■ **Data under study**

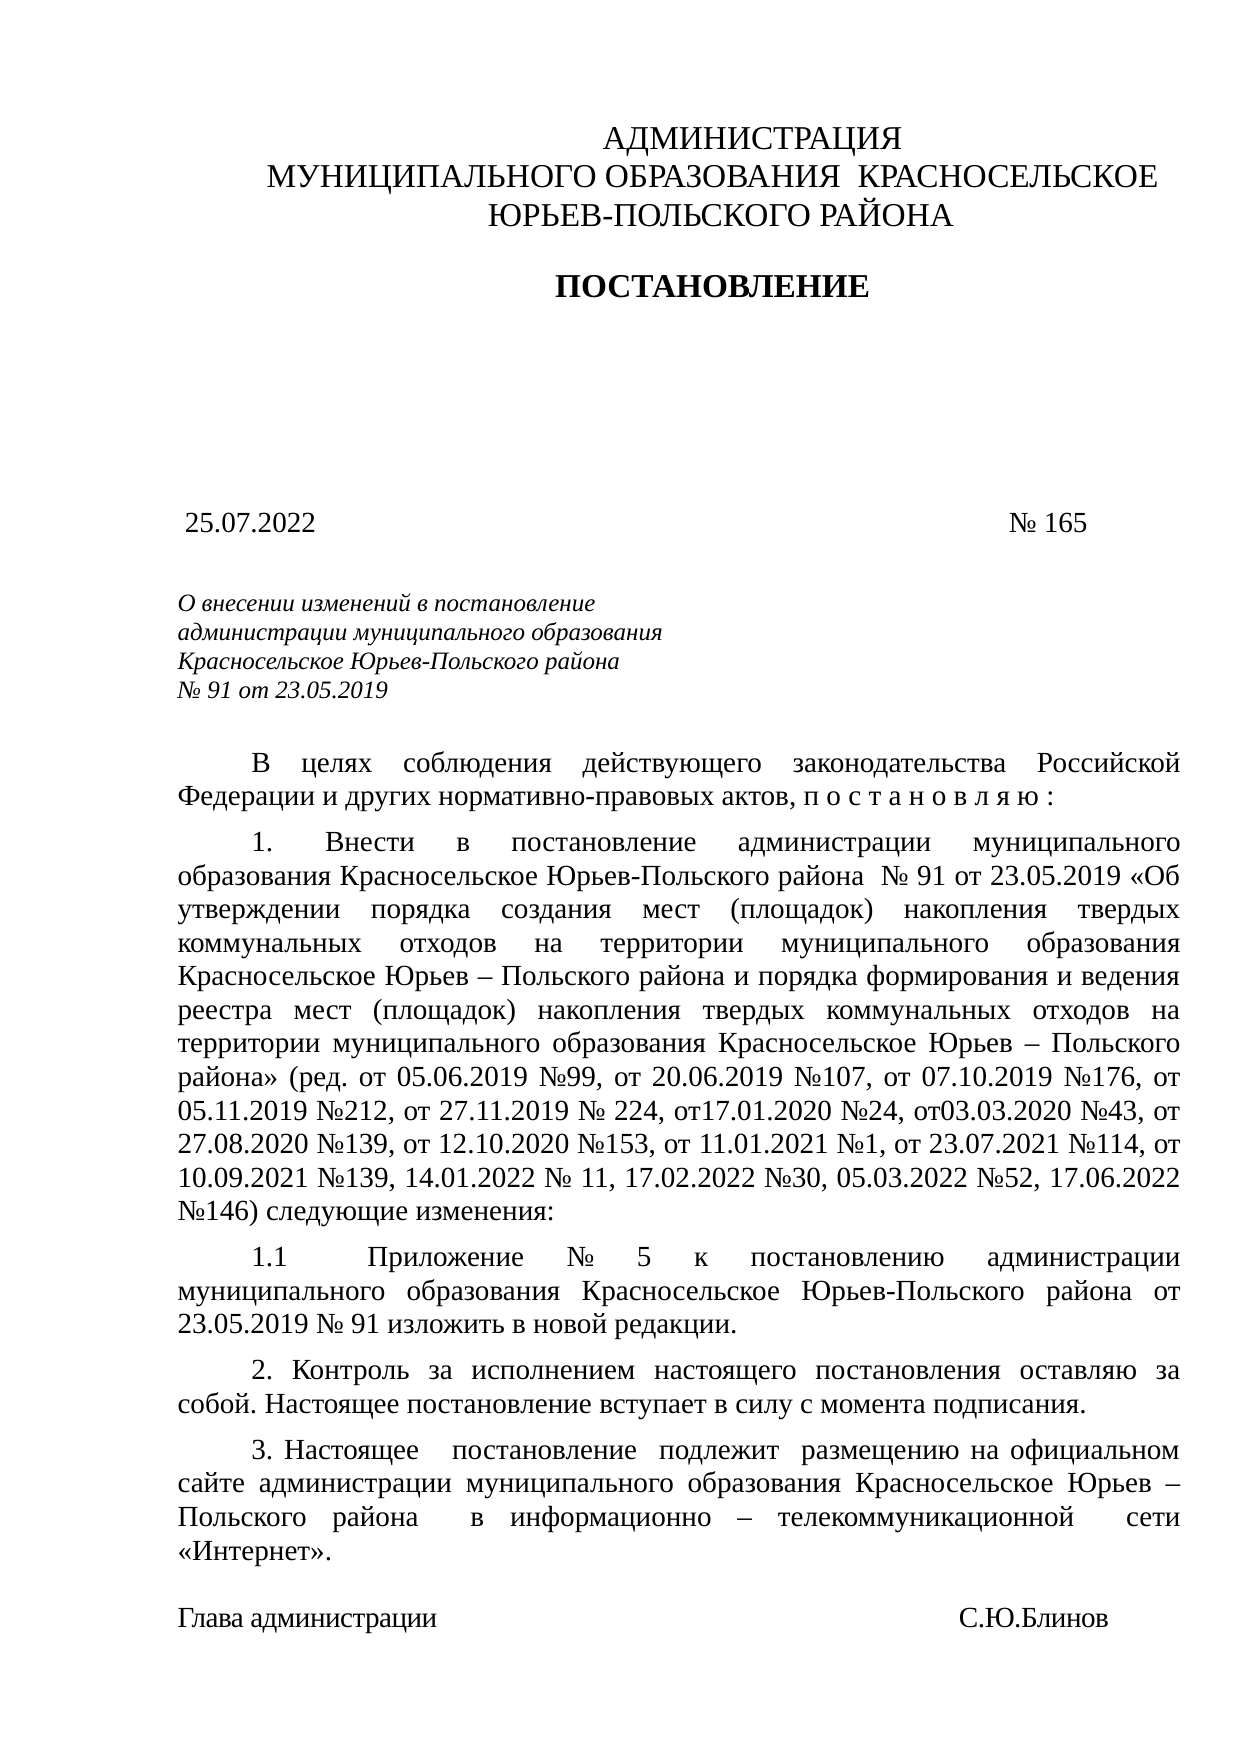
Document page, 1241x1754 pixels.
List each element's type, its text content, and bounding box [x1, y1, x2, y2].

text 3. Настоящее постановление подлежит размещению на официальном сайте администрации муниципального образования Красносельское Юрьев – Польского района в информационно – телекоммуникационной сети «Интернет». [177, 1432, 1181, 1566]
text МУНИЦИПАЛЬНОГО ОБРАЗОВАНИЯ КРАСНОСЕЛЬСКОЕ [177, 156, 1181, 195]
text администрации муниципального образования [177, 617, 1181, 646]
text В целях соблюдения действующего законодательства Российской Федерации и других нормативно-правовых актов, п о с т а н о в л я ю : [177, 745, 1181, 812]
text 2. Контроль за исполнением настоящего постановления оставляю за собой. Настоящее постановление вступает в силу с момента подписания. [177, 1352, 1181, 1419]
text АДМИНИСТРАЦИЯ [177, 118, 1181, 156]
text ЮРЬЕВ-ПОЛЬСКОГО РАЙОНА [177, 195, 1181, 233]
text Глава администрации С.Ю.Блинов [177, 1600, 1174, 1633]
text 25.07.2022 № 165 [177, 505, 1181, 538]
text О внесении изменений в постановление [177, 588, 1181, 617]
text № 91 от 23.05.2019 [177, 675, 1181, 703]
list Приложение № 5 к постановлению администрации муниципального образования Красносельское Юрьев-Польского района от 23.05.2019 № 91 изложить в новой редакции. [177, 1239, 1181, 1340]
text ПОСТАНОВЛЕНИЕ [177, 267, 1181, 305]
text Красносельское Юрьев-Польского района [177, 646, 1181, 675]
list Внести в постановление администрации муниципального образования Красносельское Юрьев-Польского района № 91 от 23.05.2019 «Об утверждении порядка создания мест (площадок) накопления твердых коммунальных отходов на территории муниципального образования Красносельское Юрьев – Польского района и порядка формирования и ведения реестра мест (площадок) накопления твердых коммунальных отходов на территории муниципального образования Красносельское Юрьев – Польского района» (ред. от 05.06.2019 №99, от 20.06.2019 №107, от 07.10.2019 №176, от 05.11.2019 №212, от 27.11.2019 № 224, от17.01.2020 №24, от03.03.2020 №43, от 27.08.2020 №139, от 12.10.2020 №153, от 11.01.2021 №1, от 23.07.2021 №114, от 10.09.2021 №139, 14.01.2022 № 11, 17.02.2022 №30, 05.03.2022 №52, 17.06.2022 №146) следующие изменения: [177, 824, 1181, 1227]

==

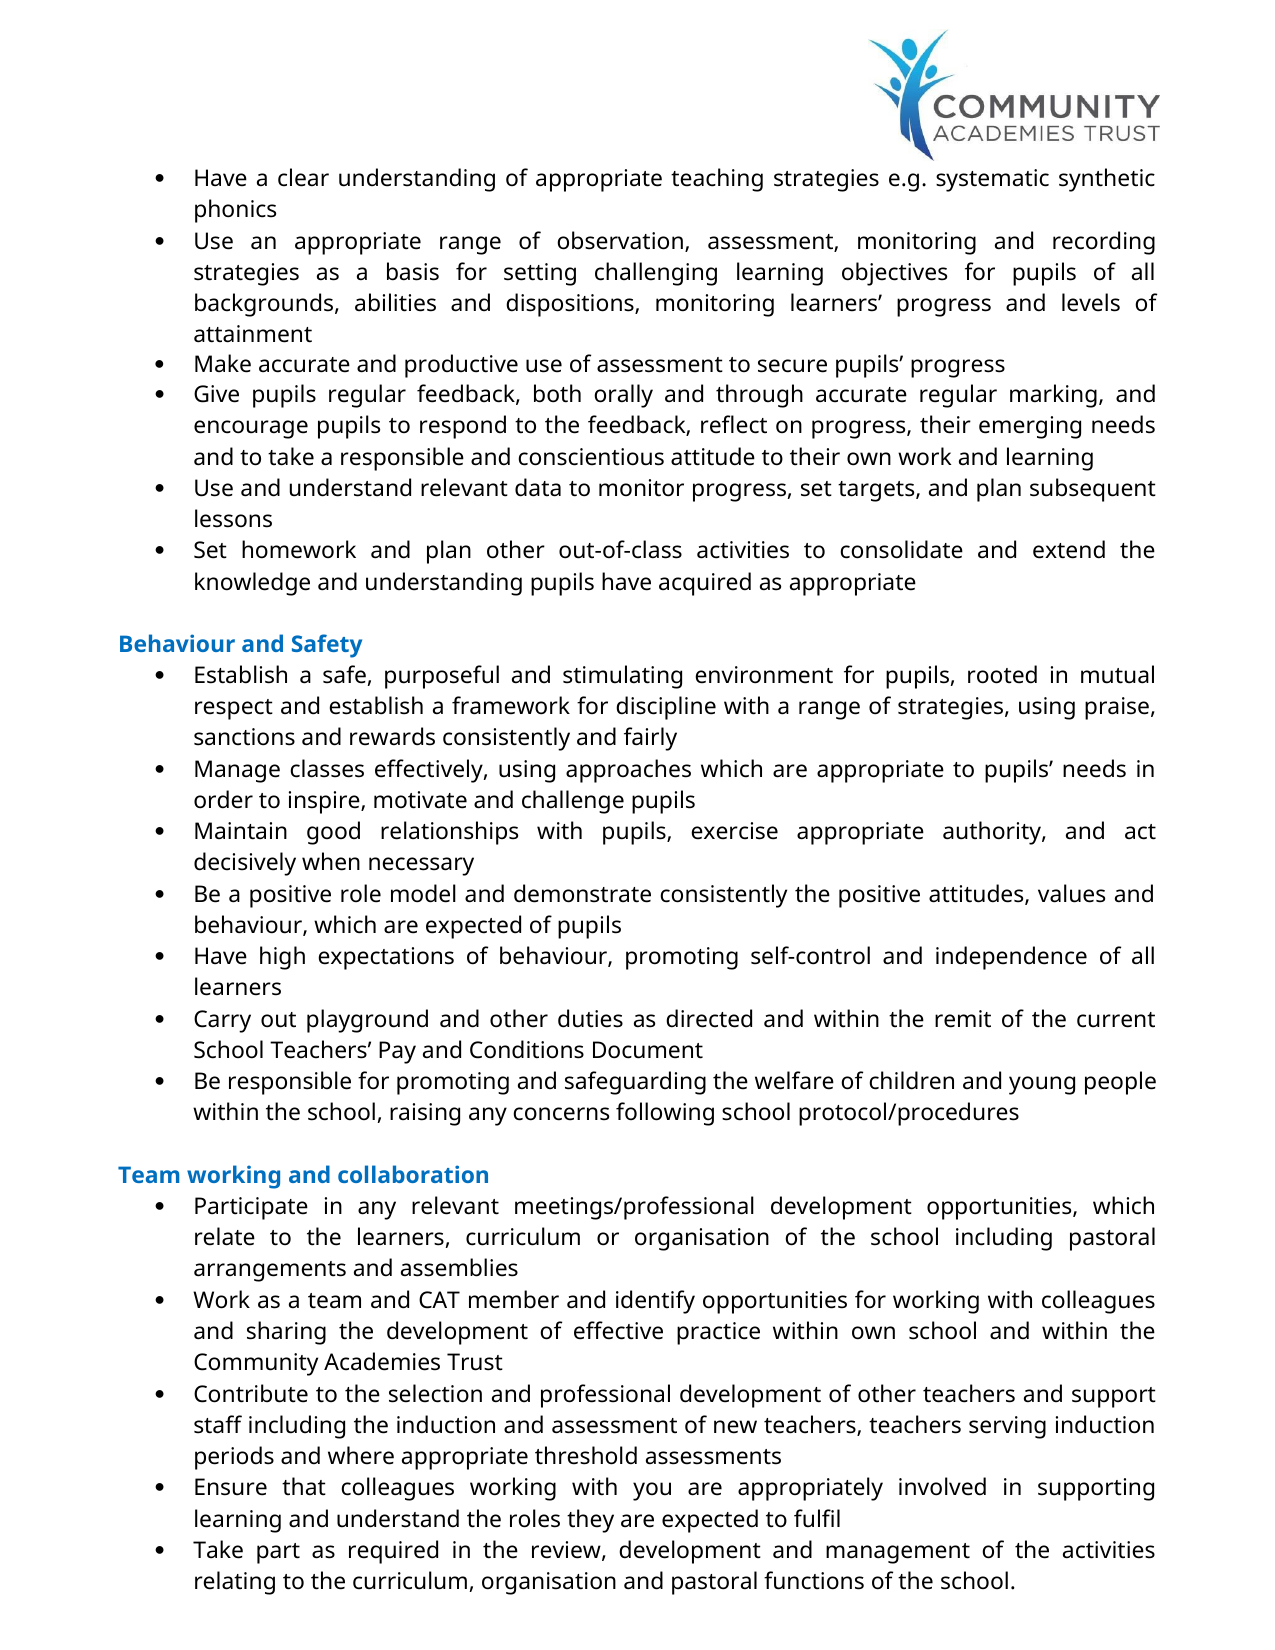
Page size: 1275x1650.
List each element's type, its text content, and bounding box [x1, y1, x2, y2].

...

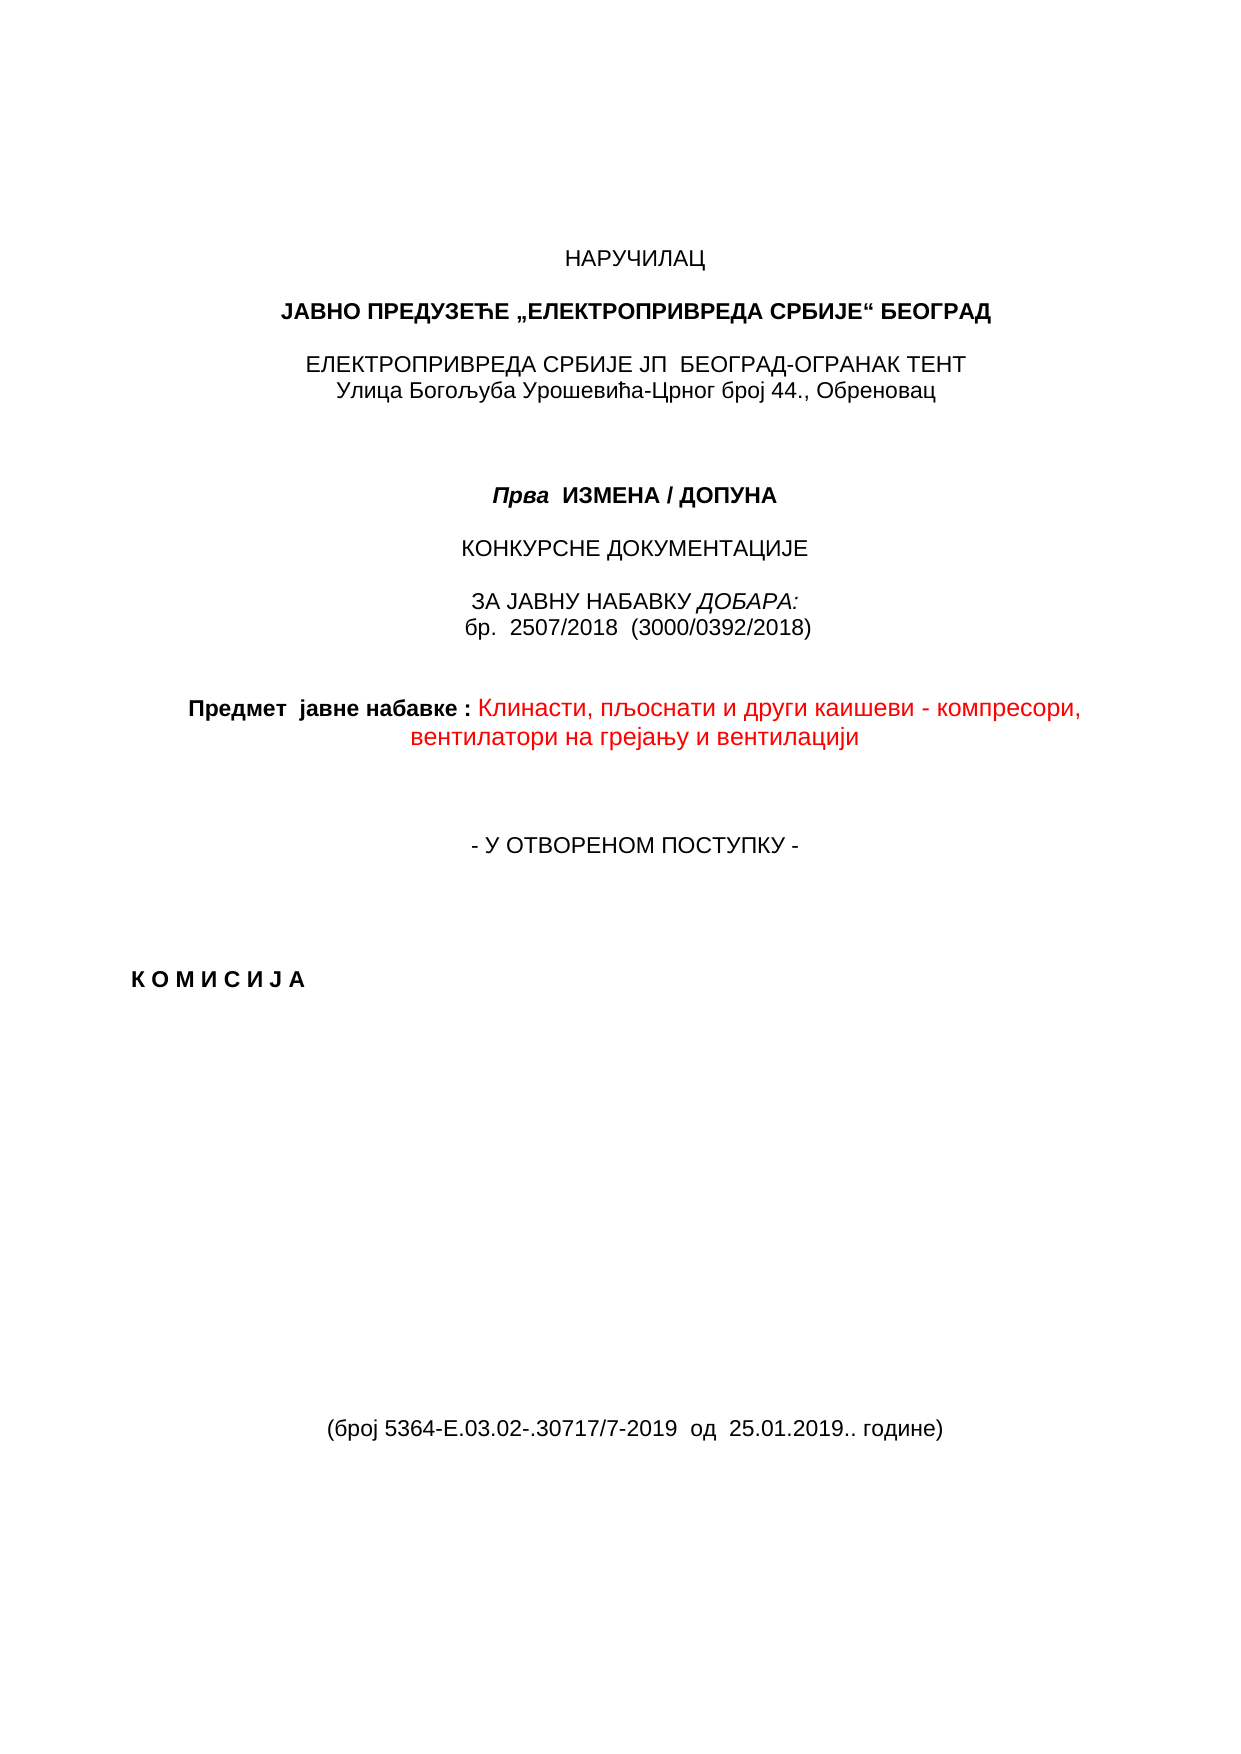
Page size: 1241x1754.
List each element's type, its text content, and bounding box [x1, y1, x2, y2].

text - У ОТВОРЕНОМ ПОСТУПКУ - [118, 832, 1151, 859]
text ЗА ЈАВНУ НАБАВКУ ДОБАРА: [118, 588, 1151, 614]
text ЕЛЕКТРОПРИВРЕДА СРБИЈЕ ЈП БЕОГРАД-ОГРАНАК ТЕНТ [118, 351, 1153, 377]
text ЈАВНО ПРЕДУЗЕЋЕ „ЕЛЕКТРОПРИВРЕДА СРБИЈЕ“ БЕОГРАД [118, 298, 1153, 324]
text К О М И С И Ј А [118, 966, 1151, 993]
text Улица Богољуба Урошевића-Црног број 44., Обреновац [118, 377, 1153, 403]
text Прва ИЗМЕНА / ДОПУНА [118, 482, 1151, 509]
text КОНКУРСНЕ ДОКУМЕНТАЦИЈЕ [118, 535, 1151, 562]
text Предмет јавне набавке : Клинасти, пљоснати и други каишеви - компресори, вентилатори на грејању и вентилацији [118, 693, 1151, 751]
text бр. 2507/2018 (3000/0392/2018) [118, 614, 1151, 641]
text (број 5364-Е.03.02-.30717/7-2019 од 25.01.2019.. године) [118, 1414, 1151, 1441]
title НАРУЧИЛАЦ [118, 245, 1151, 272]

■ **What you will do**
The expected result is every line above containing the string "size".

■ **Answer to this problem**
Page size: 1275x1650.
Page size: 1241x1754.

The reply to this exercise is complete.